Un secondo indirizzo prevede che la domanda di risarcimento del danno ai sensi dell’art. 96 c.p.c., potrebbe essere proposta in via autonoma, non solo quando sia giuridicamente o materialmente impossibile proporla nel giudizio presupposto, ma anche quando la proposizione in via autonoma corrisponda ad un interesse “meritevole di tutela” del danneggiato.

La Corte ha sposato la prima tesi, non ritenendo condivisibile quest’ultima opinione secondo cui, la domanda di risarcimento ex art. 96 c.p.c., possa essere proposta in via autonoma tutte le volte che il danneggiato vi abbia un interesse “meritevole di tutela”.

Pertanto, secondo la tradizionale interpretazione dell’art. 96, la domanda di risarcimento deve essere formulata necessariamente nel giudizio che si assume temerariamente iniziato o temerariamente contrastato, ovvero nel giudizio volto a far dichiarare l’illegittimità della trascrizione, del pignoramento o del sequestro. E’ possibile derogare a tale regola solo in due ipotesi: per impossibilità di fatto o per impossibilità di diritto. Il primo caso si verifica quando la vittima, al momento del compimento della temeraria iniziativa processuale in suo danno, non aveva patito alcun danno, nè poteva ragionevolmente prevedere di patirne; mentre il secondo ricorre invece l’impossibilità di diritto quando lo strumento processuale temerariamente sfruttato non prevede forme, tempi o spazi per la proposizione della domanda di risarcimento ex art. 96. Quest’ultima eventualità, si verifica nel caso di esecuzioni incautamente intraprese.

La Suprema Corte ha poi chiarito che, il giudice dell’esecuzione, non può accertare fatti estranei al titolo esecutivo, nè pronunciare sentenze di condanna; in effetti, l’art. 96 c.p.c., comma 2, il potere di liquidare il danno da incauta esecuzione è attribuito “al giudice che accerta l’inesistenza del diritto per cui è stata iniziata o compiuta l’esecuzione forzata”: e questi dovrà essere il giudice dell’opposizione all’esecuzione ex art. 615 c.p.c.

A ciò si aggiunga, che non sempre la persona danneggiata da una esecuzione incautamente intrapresa potrà proporre opposizione all’esecuzione per far valere l’illegittimità di questa: non potrà farlo, se il giudice dell’esecuzione, una volta accertata l’avvenuta caducazione del titolo esecutivo giudiziale su cui si basava l’esecuzione, chiuda il processo esecutivo motu proprio. Solo in questo ed in casi simili il danneggiato potrà proporre in via autonoma la domanda di risarcimento del danno ex art. 96.
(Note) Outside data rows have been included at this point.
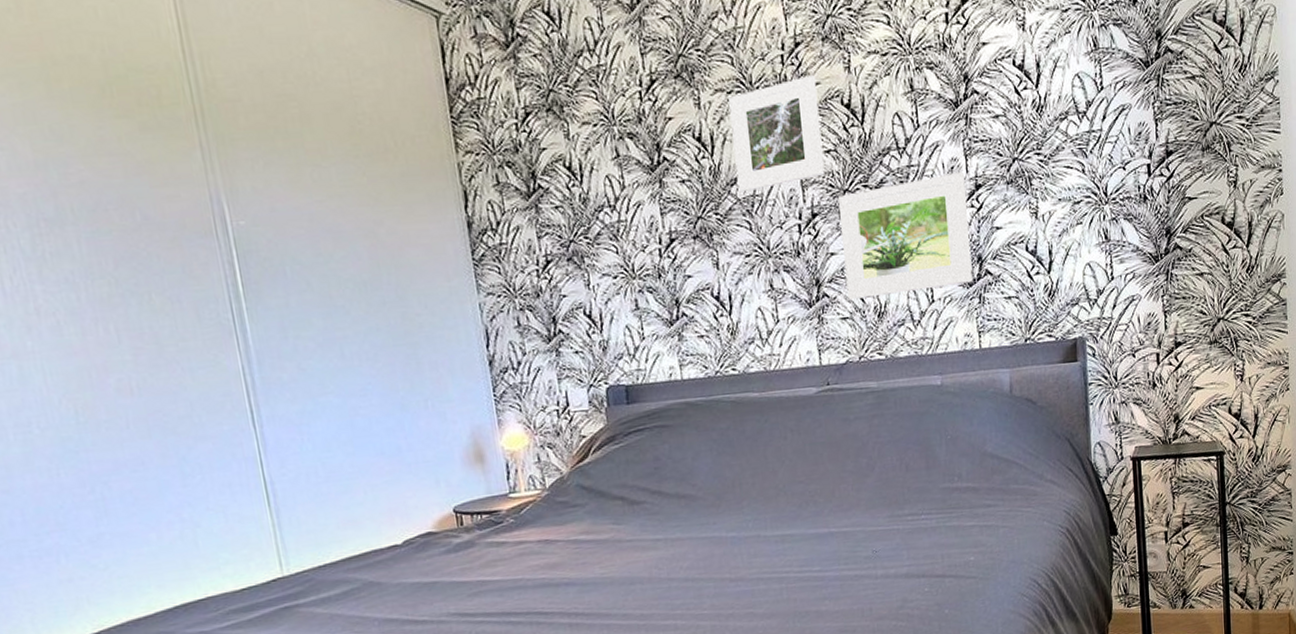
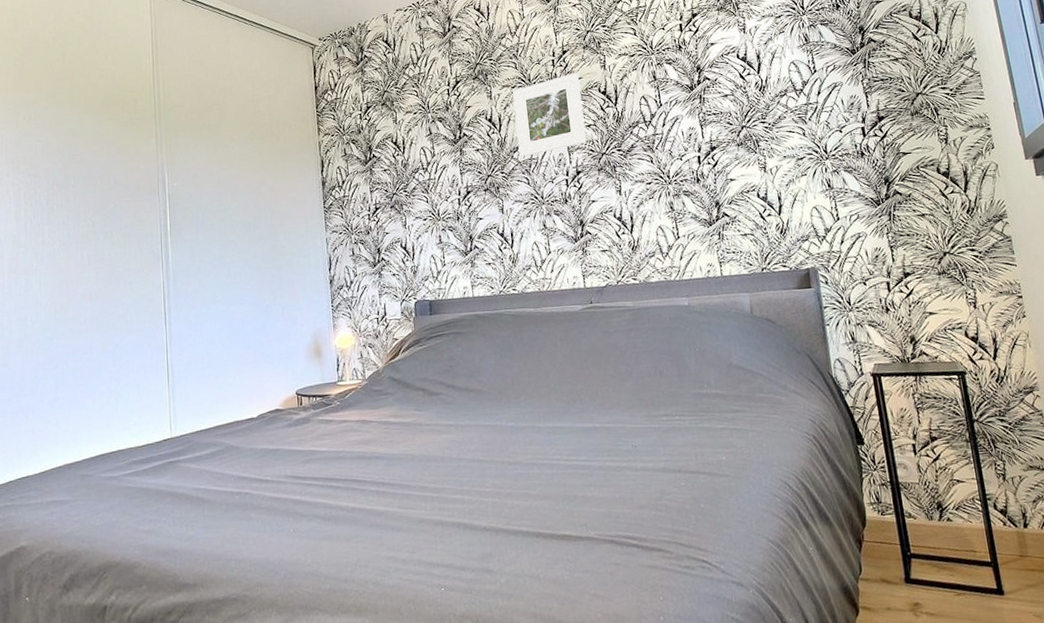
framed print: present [837,171,973,301] -> none [597,137,712,237]

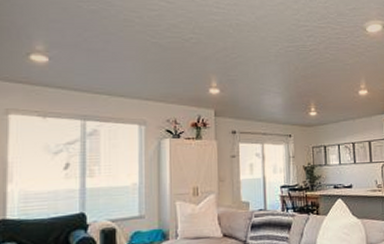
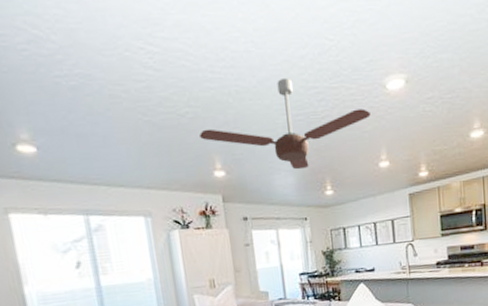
ceiling fan: none [200,16,352,92] -> present [199,77,371,170]

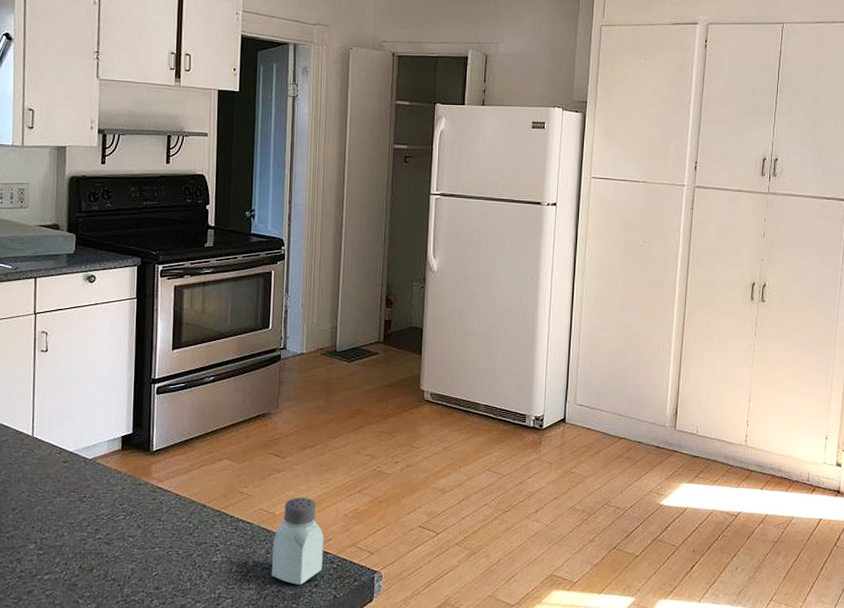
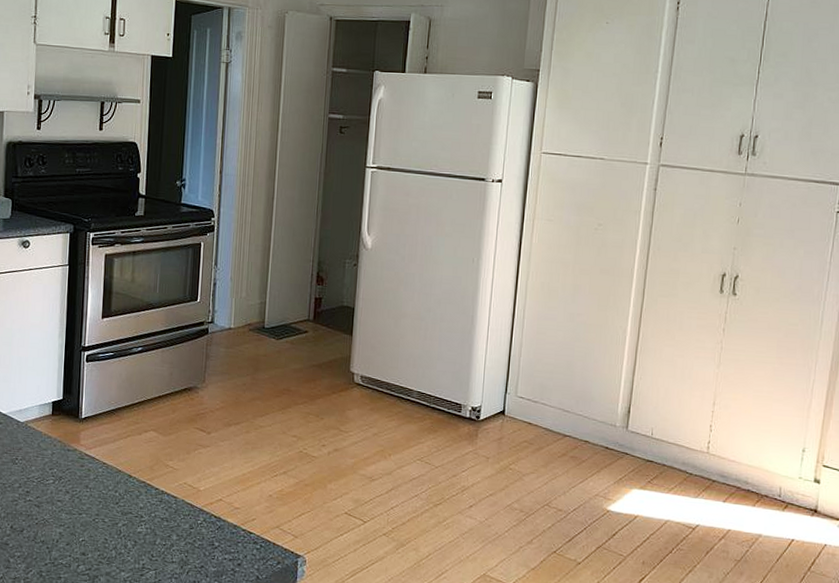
saltshaker: present [271,497,324,585] -> none [194,474,248,563]

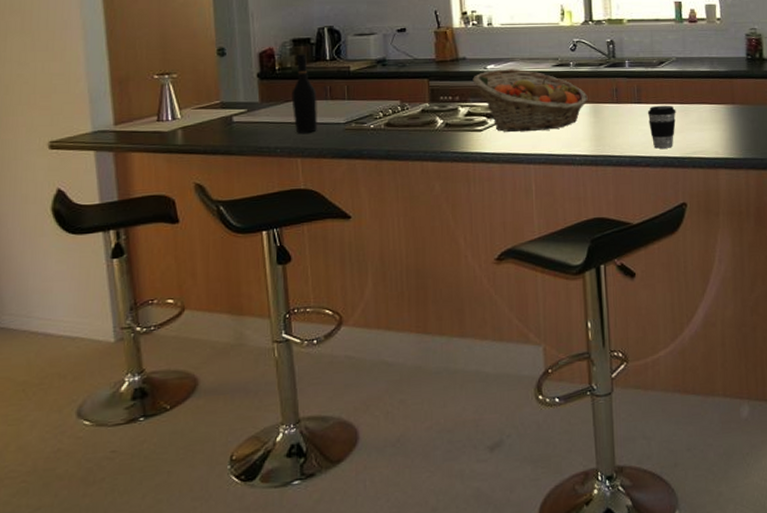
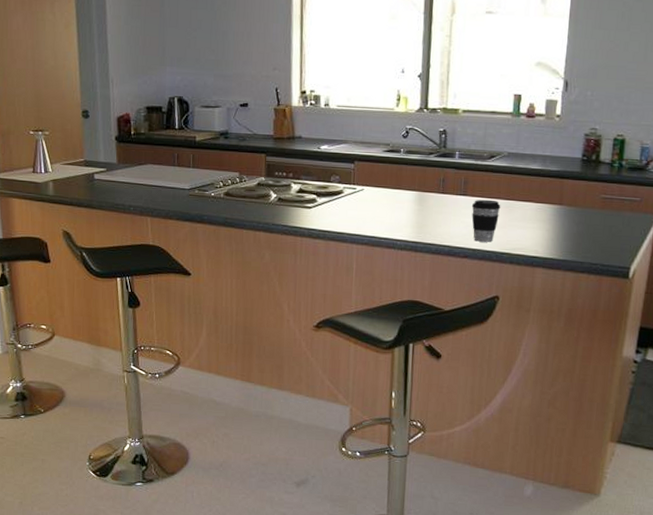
wine bottle: present [291,54,317,133] -> none [144,121,166,195]
fruit basket: present [472,69,588,133] -> none [306,150,415,214]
Per tali ragioni, la domanda di risarcimento ex art. 96 c.p.c., comma 2, va presentata nel giudizio presupposto, con una deroga prevista al solo nel caso di impossibilità fattuale o giuridica di proposizione di quella domanda. Non sussistendo, nella fattispecie in esame, alcuna delle due possibilità, la Cassazione ha rigettato il ricorso alla luce del seguente principio di diritto: «la domanda di risarcimento del danno derivato dall’incauta trascrizione d’un pignoramento, ai sensi dell’articolo 96, comma secondo, Cpc, può essere proposta in via autonoma solo: quando non sia stata proposta opposizione all’esecuzione, né poteva esserlo; ovvero quando, proposta opposizione all’esecuzione, il danno patito dall’esecutato sia insorto successivamente alla definizione di tale giudizio, e sempre che si tratti di un danno nuovo ed autonomo, e non d’un mero aggravamento del pregiudizio già insorto prima della definizione del giudizio di opposizione all’esecuzione».